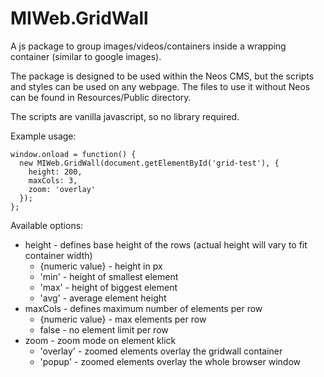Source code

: # MIWeb.GridWall
A js package to group images/videos/containers inside a wrapping container (similar to google images).

The package is designed to be used within the Neos CMS, but the scripts and styles can be used on any webpage.
The files to use it without Neos can be found in Resources/Public directory.

The scripts are vanilla javascript, so no library required.

Example usage:

    window.onload = function() {
      new MIWeb.GridWall(document.getElementById('grid-test'), {
        height: 200,
        maxCols: 3,
        zoom: 'overlay'
      });
    };

Available options:
* height - defines base height of the rows (actual height will vary to fit container width)
  * {numeric value} - height in px
  * 'min' - height of smallest element
  * 'max' - height of biggest element
  * 'avg' - average element height
* maxCols - defines maximum number of elements per row
  * {numeric value} - max elements per row
  * false - no element limit per row
* zoom - zoom mode on element klick
  * 'overlay' - zoomed elements overlay the gridwall container
  * 'popup' - zoomed elements overlay the whole browser window
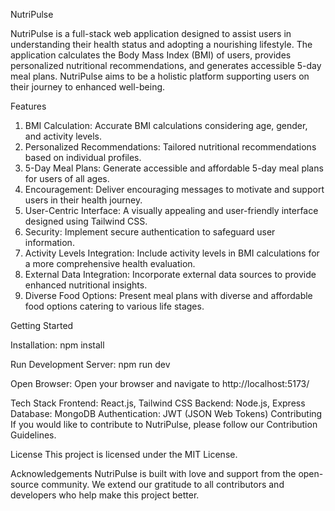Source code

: NutriPulse

NutriPulse is a full-stack web application designed to assist users in understanding their health status and adopting a nourishing lifestyle. The application calculates the Body Mass Index (BMI) of users, provides personalized nutritional recommendations, and generates accessible 5-day meal plans. NutriPulse aims to be a holistic platform supporting users on their journey to enhanced well-being.

Features

1. BMI Calculation: Accurate BMI calculations considering age, gender, and activity levels.
2. Personalized Recommendations: Tailored nutritional recommendations based on individual profiles.
3. 5-Day Meal Plans: Generate accessible and affordable 5-day meal plans for users of all ages.
4. Encouragement: Deliver encouraging messages to motivate and support users in their health journey.
5. User-Centric Interface: A visually appealing and user-friendly interface designed using Tailwind CSS.
6. Security: Implement secure authentication to safeguard user information.
7. Activity Levels Integration: Include activity levels in BMI calculations for a more comprehensive health evaluation.
8. External Data Integration: Incorporate external data sources to provide enhanced nutritional insights.
9. Diverse Food Options: Present meal plans with diverse and affordable food options catering to various life stages.

Getting Started

Installation:
npm install

Run Development Server:
npm run dev

Open Browser:
Open your browser and navigate to http://localhost:5173/

Tech Stack
Frontend: React.js, Tailwind CSS
Backend: Node.js, Express
Database: MongoDB
Authentication: JWT (JSON Web Tokens)
Contributing
If you would like to contribute to NutriPulse, please follow our Contribution Guidelines.

License
This project is licensed under the MIT License.

Acknowledgements
NutriPulse is built with love and support from the open-source community. We extend our gratitude to all contributors and developers who help make this project better.
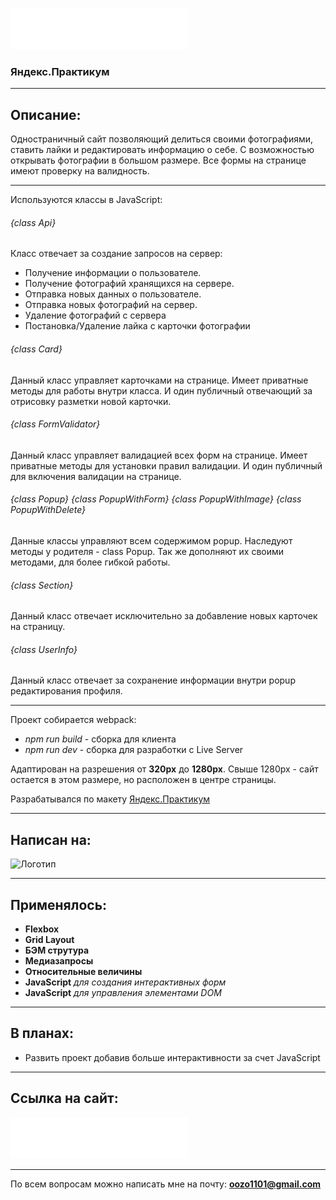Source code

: 
[![Логотип проекта](./src/images/logo.svg)](https://oozodozo.github.io/mesto/)

### Яндекс.Практикум

---

## Описание:

Одностраничный сайт позволяющий делиться своими фотографиями, ставить лайки и редактировать информацию о себе.
С возможностью открывать фотографии в большом размере.
Все формы на странице имеют проверку на валидность.
___
Используются классы в JavaScript:
###### {class Api}
  Класс отвечает за создание запросов на сервер:
+ Получение информации о пользователе.
+ Получение фотографий хранящихся на сервере.
+ Отправка новых данных о пользователе.
+ Отправка новых фотографий на сервер.
+ Удаление фотографий с сервера
+ Постановка/Удаление лайка с карточки фотографии
###### {class Card}
Данный класс управляет карточками на странице. Имеет приватные методы для работы внутри класса. И один публичный отвечающий за отрисовку разметки новой карточки.

###### {class FormValidator}
Данный класс управляет валидацией всех форм на странице. Имеет приватные методы для установки правил валидации. И один публичный для включения валидации на странице.
###### {class Popup} {class PopupWithForm} {class PopupWithImage} {class PopupWithDelete}
Данные классы управляют всем содержимом popup. Наследуют методы у родителя - class Popup. Так же дополняют их своими методами, для более гибкой работы.
###### {class Section}
Данный класс отвечает исключительно за добавление новых карточек на страницу.
###### {class UserInfo}
Данный класс отвечает за сохранение информации внутри popup редактирования профиля.
  ___

Проект собирается webpack:
+ *npm run build* - сборка для клиента
+ *npm run dev* - сборка для разработки с Live Server

Адаптирован на разрешения от **320px** до **1280px**.
Свыше 1280px - сайт остается в этом размере, но расположен в центре страницы.

Разрабатывался по макету [Яндекс.Практикум](https://practicum.yandex.ru/)

 ---

## Написан на:

![Логотип](https://i.ibb.co/5M9WzQ7/icon-120px-js-html-css.png)

---

## Применялось:

+ **Flexbox**
+ **Grid Layout**
+ **БЭМ струтура**
+ **Медиазапросы**
+ **Относительные величины**
+ **JavaScript** *для создания интерактивных форм*
+ **JavaScript** *для управления элементами DOM*

---

## В планах:

+ Развить проект добавив больше интерактивности за счет JavaScript

---

## Ссылка на сайт:

[![Логотип проекта](./src/images/logo.svg)](https://oozodozo.github.io/mesto/)

---

По всем вопросам можно написать мне на почту:
**<oozo1101@gmail.com>**
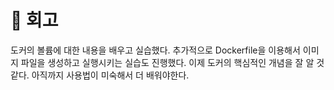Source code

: # :dart: 회고
도커의 볼륨에 대한 내용을 배우고 실습했다.
추가적으로 Dockerfile을 이용해서 이미지 파일을 생성하고 실행시키는 실습도 진행했다.
이제 도커의 핵심적인 개념을 잘 알 것 같다. 아직까지 사용법이 미숙해서 더 배워야한다.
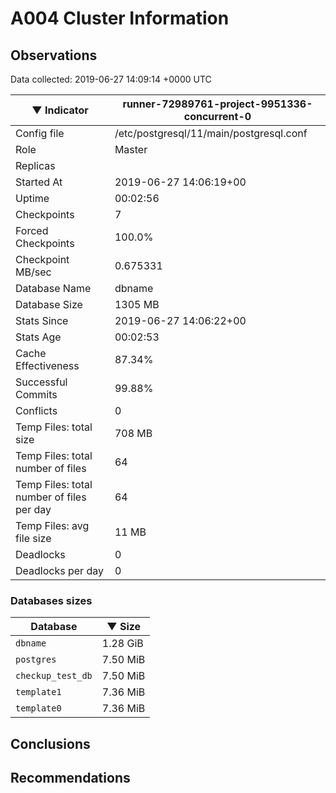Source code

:# A004 Cluster Information #

## Observations ##
Data collected: 2019-06-27 14:09:14 +0000 UTC  

|&#9660;&nbsp;Indicator | runner-72989761-project-9951336-concurrent-0 |
|--------|-------|
|Config file |/etc/postgresql/11/main/postgresql.conf|
|Role |Master|
|Replicas ||
|Started At |2019-06-27&nbsp;14:06:19+00|
|Uptime |00:02:56|
|Checkpoints |7|
|Forced Checkpoints |100.0%|
|Checkpoint MB/sec |0.675331|
|Database Name |dbname|
|Database Size |1305&nbsp;MB|
|Stats Since |2019-06-27&nbsp;14:06:22+00|
|Stats Age |00:02:53|
|Cache Effectiveness |87.34%|
|Successful Commits |99.88%|
|Conflicts |0|
|Temp Files: total size |708&nbsp;MB|
|Temp Files: total number of files |64|
|Temp Files: total number of files per day |64|
|Temp Files: avg file size |11&nbsp;MB|
|Deadlocks |0|
|Deadlocks per day |0|


### Databases sizes ###

| Database | &#9660;&nbsp;Size |
|----------|--------|
| `dbname` | 1.28&nbsp;GiB |
| `postgres` | 7.50&nbsp;MiB |
| `checkup_test_db` | 7.50&nbsp;MiB |
| `template1` | 7.36&nbsp;MiB |
| `template0` | 7.36&nbsp;MiB |


## Conclusions ##


## Recommendations ##

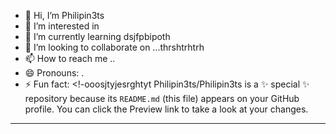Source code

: - 👋 Hi, I’m Philipin3ts
- 👀 I’m interested in 
- 🌱 I’m currently learning dsjfpbipoth
- 💞️ I’m looking to collaborate on ...thrshtrhtrh
- 📫 How to reach me ..
- 😄 Pronouns: .
- ⚡ Fun fact: 
<!-ooosjtyjesrghtyt
Philipin3ts/Philipin3ts is a ✨ special ✨ repository because its `README.md` (this file) appears on your GitHub profile.
You can click the Preview link to take a look at your changes.
---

_Task directions_
Give back the full listing word for word, with the pictures left out.

_Written response_
Source code

: # MIWeb.GridWall
A js package to group images/videos/containers inside a wrapping container (similar to google images).

The package is designed to be used within the Neos CMS, but the scripts and styles can be used on any webpage.
The files to use it without Neos can be found in Resources/Public directory.

The scripts are vanilla javascript, so no library required.

Example usage:

    window.onload = function() {
      new MIWeb.GridWall(document.getElementById('grid-test'), {
        height: 200,
        maxCols: 3,
        zoom: 'overlay'
      });
    };

Available options:
* height - defines base height of the rows (actual height will vary to fit container width)
  * {numeric value} - height in px
  * 'min' - height of smallest element
  * 'max' - height of biggest element
  * 'avg' - average element height
* maxCols - defines maximum number of elements per row
  * {numeric value} - max elements per row
  * false - no element limit per row
* zoom - zoom mode on element klick
  * 'overlay' - zoomed elements overlay the gridwall container
  * 'popup' - zoomed elements overlay the whole browser window
Source code

: NutriPulse

NutriPulse is a full-stack web application designed to assist users in understanding their health status and adopting a nourishing lifestyle. The application calculates the Body Mass Index (BMI) of users, provides personalized nutritional recommendations, and generates accessible 5-day meal plans. NutriPulse aims to be a holistic platform supporting users on their journey to enhanced well-being.

Features

1. BMI Calculation: Accurate BMI calculations considering age, gender, and activity levels.
2. Personalized Recommendations: Tailored nutritional recommendations based on individual profiles.
3. 5-Day Meal Plans: Generate accessible and affordable 5-day meal plans for users of all ages.
4. Encouragement: Deliver encouraging messages to motivate and support users in their health journey.
5. User-Centric Interface: A visually appealing and user-friendly interface designed using Tailwind CSS.
6. Security: Implement secure authentication to safeguard user information.
7. Activity Levels Integration: Include activity levels in BMI calculations for a more comprehensive health evaluation.
8. External Data Integration: Incorporate external data sources to provide enhanced nutritional insights.
9. Diverse Food Options: Present meal plans with diverse and affordable food options catering to various life stages.

Getting Started

Installation:
npm install

Run Development Server:
npm run dev

Open Browser:
Open your browser and navigate to http://localhost:5173/

Tech Stack
Frontend: React.js, Tailwind CSS
Backend: Node.js, Express
Database: MongoDB
Authentication: JWT (JSON Web Tokens)
Contributing
If you would like to contribute to NutriPulse, please follow our Contribution Guidelines.

License
This project is licensed under the MIT License.

Acknowledgements
NutriPulse is built with love and support from the open-source community. We extend our gratitude to all contributors and developers who help make this project better.
Source code

: 
[![Логотип проекта](./src/images/logo.svg)](https://oozodozo.github.io/mesto/)

### Яндекс.Практикум

---

## Описание:

Одностраничный сайт позволяющий делиться своими фотографиями, ставить лайки и редактировать информацию о себе.
С возможностью открывать фотографии в большом размере.
Все формы на странице имеют проверку на валидность.
___
Используются классы в JavaScript:
###### {class Api}
  Класс отвечает за создание запросов на сервер:
+ Получение информации о пользователе.
+ Получение фотографий хранящихся на сервере.
+ Отправка новых данных о пользователе.
+ Отправка новых фотографий на сервер.
+ Удаление фотографий с сервера
+ Постановка/Удаление лайка с карточки фотографии
###### {class Card}
Данный класс управляет карточками на странице. Имеет приватные методы для работы внутри класса. И один публичный отвечающий за отрисовку разметки новой карточки.

###### {class FormValidator}
Данный класс управляет валидацией всех форм на странице. Имеет приватные методы для установки правил валидации. И один публичный для включения валидации на странице.
###### {class Popup} {class PopupWithForm} {class PopupWithImage} {class PopupWithDelete}
Данные классы управляют всем содержимом popup. Наследуют методы у родителя - class Popup. Так же дополняют их своими методами, для более гибкой работы.
###### {class Section}
Данный класс отвечает исключительно за добавление новых карточек на страницу.
###### {class UserInfo}
Данный класс отвечает за сохранение информации внутри popup редактирования профиля.
  ___

Проект собирается webpack:
+ *npm run build* - сборка для клиента
+ *npm run dev* - сборка для разработки с Live Server

Адаптирован на разрешения от **320px** до **1280px**.
Свыше 1280px - сайт остается в этом размере, но расположен в центре страницы.

Разрабатывался по макету [Яндекс.Практикум](https://practicum.yandex.ru/)

 ---

## Написан на:

![Логотип](https://i.ibb.co/5M9WzQ7/icon-120px-js-html-css.png)

---

## Применялось:

+ **Flexbox**
+ **Grid Layout**
+ **БЭМ струтура**
+ **Медиазапросы**
+ **Относительные величины**
+ **JavaScript** *для создания интерактивных форм*
+ **JavaScript** *для управления элементами DOM*

---

## В планах:

+ Развить проект добавив больше интерактивности за счет JavaScript

---

## Ссылка на сайт:

[![Логотип проекта](./src/images/logo.svg)](https://oozodozo.github.io/mesto/)

---

По всем вопросам можно написать мне на почту:
**<oozo1101@gmail.com>**
Source code

: # :dart: 회고
도커의 볼륨에 대한 내용을 배우고 실습했다.
추가적으로 Dockerfile을 이용해서 이미지 파일을 생성하고 실행시키는 실습도 진행했다.
이제 도커의 핵심적인 개념을 잘 알 것 같다. 아직까지 사용법이 미숙해서 더 배워야한다.
Source code

:# A004 Cluster Information #

## Observations ##
Data collected: 2019-06-27 14:09:14 +0000 UTC  

|&#9660;&nbsp;Indicator | runner-72989761-project-9951336-concurrent-0 |
|--------|-------|
|Config file |/etc/postgresql/11/main/postgresql.conf|
|Role |Master|
|Replicas ||
|Started At |2019-06-27&nbsp;14:06:19+00|
|Uptime |00:02:56|
|Checkpoints |7|
|Forced Checkpoints |100.0%|
|Checkpoint MB/sec |0.675331|
|Database Name |dbname|
|Database Size |1305&nbsp;MB|
|Stats Since |2019-06-27&nbsp;14:06:22+00|
|Stats Age |00:02:53|
|Cache Effectiveness |87.34%|
|Successful Commits |99.88%|
|Conflicts |0|
|Temp Files: total size |708&nbsp;MB|
|Temp Files: total number of files |64|
|Temp Files: total number of files per day |64|
|Temp Files: avg file size |11&nbsp;MB|
|Deadlocks |0|
|Deadlocks per day |0|


### Databases sizes ###

| Database | &#9660;&nbsp;Size |
|----------|--------|
| `dbname` | 1.28&nbsp;GiB |
| `postgres` | 7.50&nbsp;MiB |
| `checkup_test_db` | 7.50&nbsp;MiB |
| `template1` | 7.36&nbsp;MiB |
| `template0` | 7.36&nbsp;MiB |


## Conclusions ##


## Recommendations ##

Source code

: - 👋 Hi, I’m Philipin3ts
- 👀 I’m interested in 
- 🌱 I’m currently learning dsjfpbipoth
- 💞️ I’m looking to collaborate on ...thrshtrhtrh
- 📫 How to reach me ..
- 😄 Pronouns: .
- ⚡ Fun fact: 
<!-ooosjtyjesrghtyt
Philipin3ts/Philipin3ts is a ✨ special ✨ repository because its `README.md` (this file) appears on your GitHub profile.
You can click the Preview link to take a look at your changes.
---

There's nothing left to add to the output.